## EXERCISE DESCRIPTION
Look through the material below and copy exactly the lines from the line with "Work Related Stress" to the line with "At the end of", those two lines included.

## RECORDED INFORMATION
^^^^^^^^^^^^^^^^

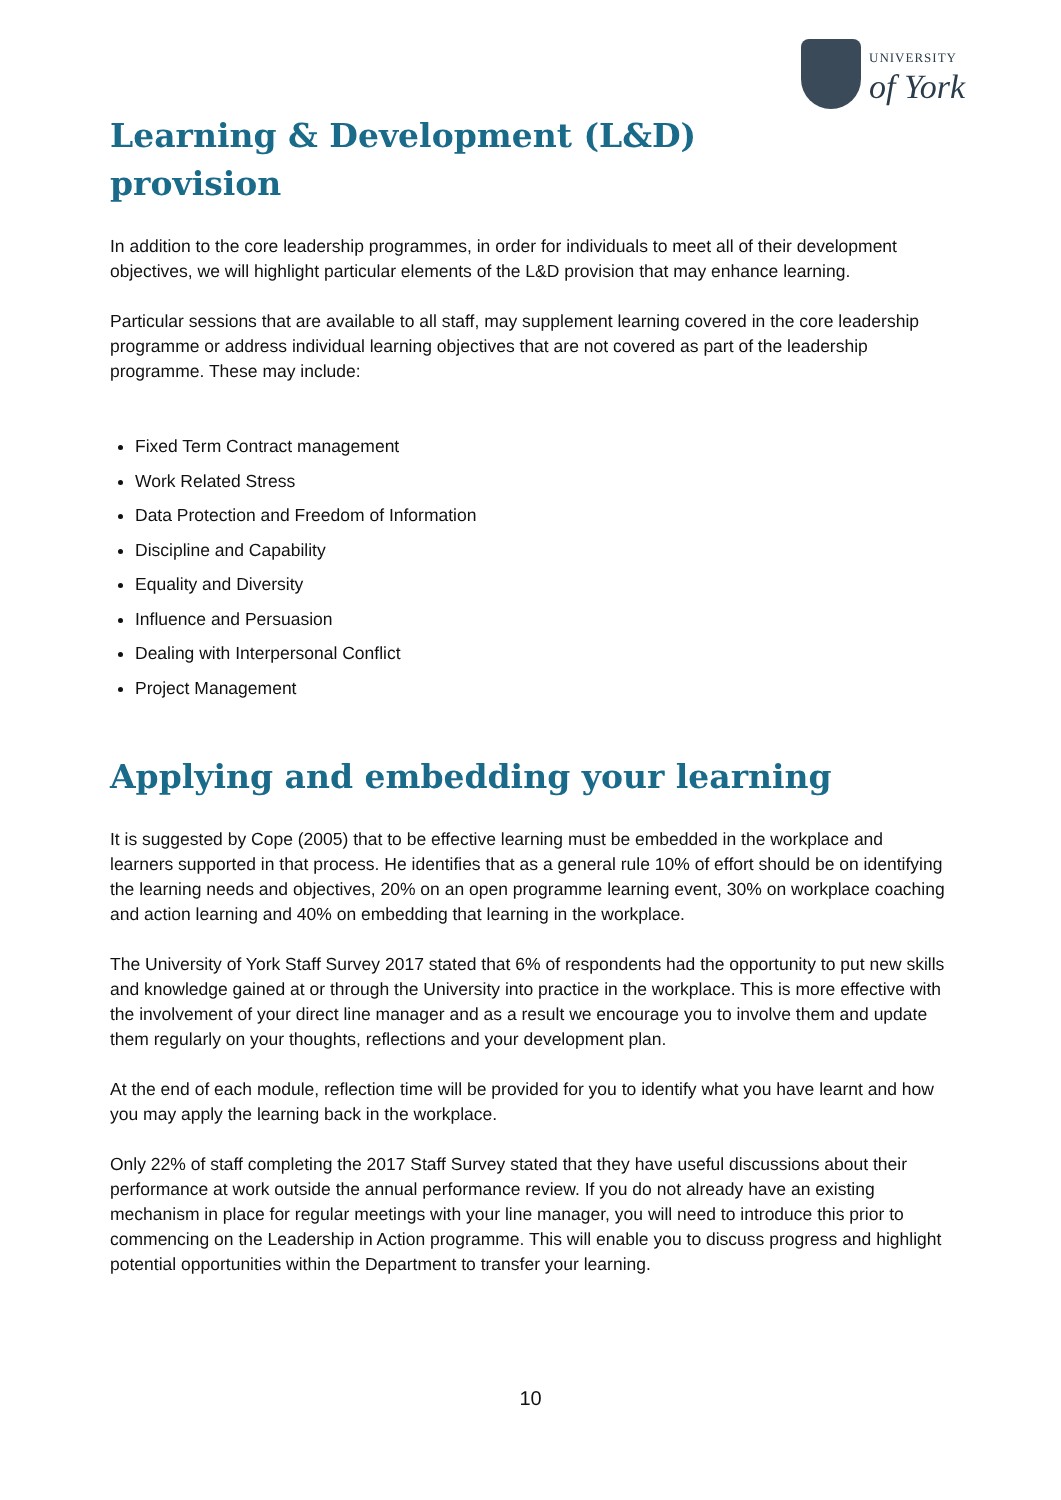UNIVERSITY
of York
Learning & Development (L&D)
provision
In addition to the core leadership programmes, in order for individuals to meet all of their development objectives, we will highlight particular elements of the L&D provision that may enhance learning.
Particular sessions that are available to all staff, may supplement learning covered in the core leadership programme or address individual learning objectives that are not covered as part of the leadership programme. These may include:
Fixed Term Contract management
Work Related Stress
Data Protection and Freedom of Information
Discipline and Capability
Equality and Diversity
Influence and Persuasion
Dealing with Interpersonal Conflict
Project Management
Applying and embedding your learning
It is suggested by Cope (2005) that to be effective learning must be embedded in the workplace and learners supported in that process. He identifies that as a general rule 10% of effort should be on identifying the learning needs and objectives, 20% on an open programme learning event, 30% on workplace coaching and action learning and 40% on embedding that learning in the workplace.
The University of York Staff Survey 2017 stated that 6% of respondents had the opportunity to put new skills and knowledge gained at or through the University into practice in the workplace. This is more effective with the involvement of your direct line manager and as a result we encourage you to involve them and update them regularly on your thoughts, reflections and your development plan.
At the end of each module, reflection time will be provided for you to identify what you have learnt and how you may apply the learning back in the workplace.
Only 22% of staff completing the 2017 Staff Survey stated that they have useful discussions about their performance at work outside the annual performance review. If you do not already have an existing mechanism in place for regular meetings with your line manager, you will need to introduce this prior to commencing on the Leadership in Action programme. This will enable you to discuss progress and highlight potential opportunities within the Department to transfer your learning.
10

^^^^^^^^^^^^^^^^

## OUTPUT FOR THIS EXERCISE
Work Related Stress
Data Protection and Freedom of Information
Discipline and Capability
Equality and Diversity
Influence and Persuasion
Dealing with Interpersonal Conflict
Project Management
Applying and embedding your learning
It is suggested by Cope (2005) that to be effective learning must be embedded in the workplace and learners supported in that process. He identifies that as a general rule 10% of effort should be on identifying the learning needs and objectives, 20% on an open programme learning event, 30% on workplace coaching and action learning and 40% on embedding that learning in the workplace.
The University of York Staff Survey 2017 stated that 6% of respondents had the opportunity to put new skills and knowledge gained at or through the University into practice in the workplace. This is more effective with the involvement of your direct line manager and as a result we encourage you to involve them and update them regularly on your thoughts, reflections and your development plan.
At the end of each module, reflection time will be provided for you to identify what you have learnt and how you may apply the learning back in the workplace.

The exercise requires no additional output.